AI380
I have checked your novel. A better cover would do a big difference. In the first chapters, i have seen many issues of verb tense consistencies. You either stick writing narrative with preterit or present, but not both at the same time in the same paragraph. It feels really weird and i think you lost quite a few readers because of this.
Some examples in first page of chapter 1:
First paragraph:
"The final day of summer break, at a random beach in Japan. A seventeen years old young man was walking along the beach.
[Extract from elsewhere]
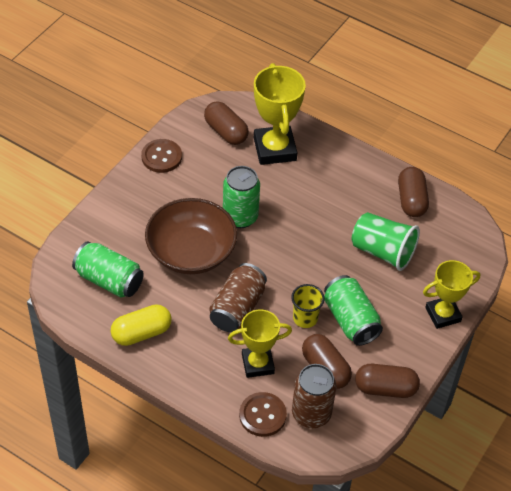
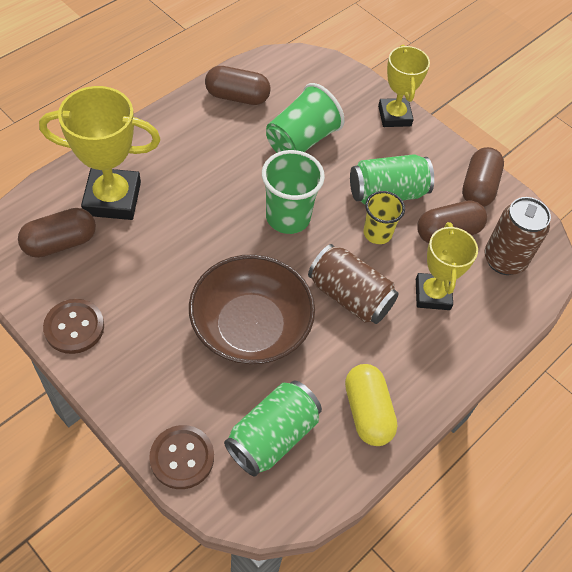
camera: 80 degrees left, 5 degrees up
green can [223,166,260,228] -> none
brown button [239,392,287,437] -> brown button moved to [149,425,214,489]
none -> green cup [262,150,325,234]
Looking to his face, he is a really good looking person with a 'rich boy look'. The boy's name is Seito Kenji, let's just call him Seito."
"was walking" should be followed by "he was", "the boy's name was"
If you choose to use present tense, then you have to use "is walking" instead.
Second paragraph:
"Seito stopped, he looked at the sea and most importantly the bikini girls, and his friends who were playing in the water. Then another girl with a T-Shirt and short pants walks toward him. Seito looks at the girl and he spoke"
Same issue. 1st paragraph ends with present tense, but you use preterit in this paragraph and once again ends with present tense.
If you keeps "stopped,looked at, were playing", then "walks toward" and "looks at" must become "walked toward" and "looked at".
I'm not an english native but it feels weird to read even for me because verb tense consistency exists in almost every language (if not all of them).
About the novel itself, you missed the visibility period brought by the 1st month in new ranking. So if i was you, i would first fix these issues then republish your novel again by deleting this one and creating another with almost the same name.